Text block:
'''
If we’re hired for said wedding, we need to take our role into consideration. Are we being paid to plan the ceremony and reception? Design the look? Or merely coordinate, implement, and oversee what the happy couple have planned themselves?

And What We Can Do About It

If it’s the latter, we can step back and do what the couple has hired us to do. Or decline the job if the tradition/décor idea in question is really that bothersome.

On the other hand, if it’s for planning and/or designing – we have the opportunity to not “bury” the tradition, but instead offer up new ways to achieving the look, feel, style, and formality that the couple wants for their wedding day.

Whose Wedding Is It Anyway?

Well, it’s certainly not my wedding. (That took place in 1988. Yes, over 30 years ago – beautiful sunny fall day. . .).

And it’s not your wedding.

It is the wedding of the couple who is getting married.

So we have options.

1. Provide what the client wants – precisely they way they’ve described what they’re thinking of.
'''
(Records from a collection)
'''
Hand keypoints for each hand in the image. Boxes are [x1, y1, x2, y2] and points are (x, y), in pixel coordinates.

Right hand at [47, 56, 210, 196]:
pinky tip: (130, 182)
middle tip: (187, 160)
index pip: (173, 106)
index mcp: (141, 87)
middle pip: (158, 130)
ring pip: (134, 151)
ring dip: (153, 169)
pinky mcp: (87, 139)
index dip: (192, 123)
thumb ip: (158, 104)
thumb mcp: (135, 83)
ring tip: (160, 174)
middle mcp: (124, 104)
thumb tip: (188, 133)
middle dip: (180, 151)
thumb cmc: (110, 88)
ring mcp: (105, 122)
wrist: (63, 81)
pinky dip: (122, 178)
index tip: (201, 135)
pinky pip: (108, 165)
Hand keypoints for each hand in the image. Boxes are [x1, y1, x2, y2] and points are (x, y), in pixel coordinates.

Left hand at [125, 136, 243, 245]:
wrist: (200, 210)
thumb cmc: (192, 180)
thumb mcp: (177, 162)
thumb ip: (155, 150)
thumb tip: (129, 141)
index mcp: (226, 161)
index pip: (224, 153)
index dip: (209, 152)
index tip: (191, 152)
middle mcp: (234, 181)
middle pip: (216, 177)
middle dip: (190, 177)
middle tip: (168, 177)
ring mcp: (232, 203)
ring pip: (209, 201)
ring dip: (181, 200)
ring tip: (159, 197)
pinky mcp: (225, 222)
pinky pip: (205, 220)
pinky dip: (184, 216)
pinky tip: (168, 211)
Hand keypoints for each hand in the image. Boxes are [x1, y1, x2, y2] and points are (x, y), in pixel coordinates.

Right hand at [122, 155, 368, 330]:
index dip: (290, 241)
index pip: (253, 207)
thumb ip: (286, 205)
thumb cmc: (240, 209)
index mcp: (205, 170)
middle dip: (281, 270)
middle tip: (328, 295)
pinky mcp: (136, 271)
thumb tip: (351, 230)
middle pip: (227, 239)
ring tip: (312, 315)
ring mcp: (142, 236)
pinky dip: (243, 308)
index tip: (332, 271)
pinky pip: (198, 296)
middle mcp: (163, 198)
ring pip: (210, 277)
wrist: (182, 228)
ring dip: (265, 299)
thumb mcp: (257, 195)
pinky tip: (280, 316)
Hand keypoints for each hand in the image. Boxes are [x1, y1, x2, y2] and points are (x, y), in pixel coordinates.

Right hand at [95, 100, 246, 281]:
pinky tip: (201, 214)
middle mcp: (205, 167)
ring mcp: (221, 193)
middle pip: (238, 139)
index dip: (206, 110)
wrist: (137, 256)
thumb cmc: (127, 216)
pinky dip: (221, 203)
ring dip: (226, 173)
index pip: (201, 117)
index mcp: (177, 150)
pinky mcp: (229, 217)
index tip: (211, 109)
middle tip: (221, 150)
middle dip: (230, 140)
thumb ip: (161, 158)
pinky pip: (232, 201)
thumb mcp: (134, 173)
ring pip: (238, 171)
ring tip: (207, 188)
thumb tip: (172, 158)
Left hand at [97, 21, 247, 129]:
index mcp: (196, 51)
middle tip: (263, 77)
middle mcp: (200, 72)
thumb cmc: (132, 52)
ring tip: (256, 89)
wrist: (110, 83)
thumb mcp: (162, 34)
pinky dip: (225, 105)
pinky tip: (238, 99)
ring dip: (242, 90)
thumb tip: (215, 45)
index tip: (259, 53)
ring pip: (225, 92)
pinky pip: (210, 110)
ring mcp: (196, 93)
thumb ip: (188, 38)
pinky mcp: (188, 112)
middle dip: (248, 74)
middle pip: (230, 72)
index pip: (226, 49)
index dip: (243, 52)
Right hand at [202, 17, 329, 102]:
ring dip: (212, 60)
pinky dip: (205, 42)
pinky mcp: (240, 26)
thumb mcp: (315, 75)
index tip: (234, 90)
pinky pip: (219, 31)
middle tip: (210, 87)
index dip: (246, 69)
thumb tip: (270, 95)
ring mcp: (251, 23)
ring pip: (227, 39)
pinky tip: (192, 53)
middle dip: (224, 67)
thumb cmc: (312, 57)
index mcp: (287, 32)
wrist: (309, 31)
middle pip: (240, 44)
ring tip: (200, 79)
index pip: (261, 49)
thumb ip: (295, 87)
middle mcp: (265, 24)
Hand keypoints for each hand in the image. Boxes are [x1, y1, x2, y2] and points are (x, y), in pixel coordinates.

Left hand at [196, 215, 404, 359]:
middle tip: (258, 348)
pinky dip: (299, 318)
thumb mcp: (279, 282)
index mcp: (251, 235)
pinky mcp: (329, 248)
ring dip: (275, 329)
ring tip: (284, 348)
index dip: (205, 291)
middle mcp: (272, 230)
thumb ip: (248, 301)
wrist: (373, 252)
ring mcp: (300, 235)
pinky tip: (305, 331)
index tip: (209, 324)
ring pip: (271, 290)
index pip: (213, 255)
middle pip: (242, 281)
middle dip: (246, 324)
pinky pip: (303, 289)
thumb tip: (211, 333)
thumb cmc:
'''
Description of the task: Transcribe the passage on wedding planning between "It is the wedding" and "they’re thinking of.", inclusive.

Answer to this exercise:
It is the wedding of the couple who is getting married.

So we have options.

1. Provide what the client wants – precisely they way they’ve described what they’re thinking of.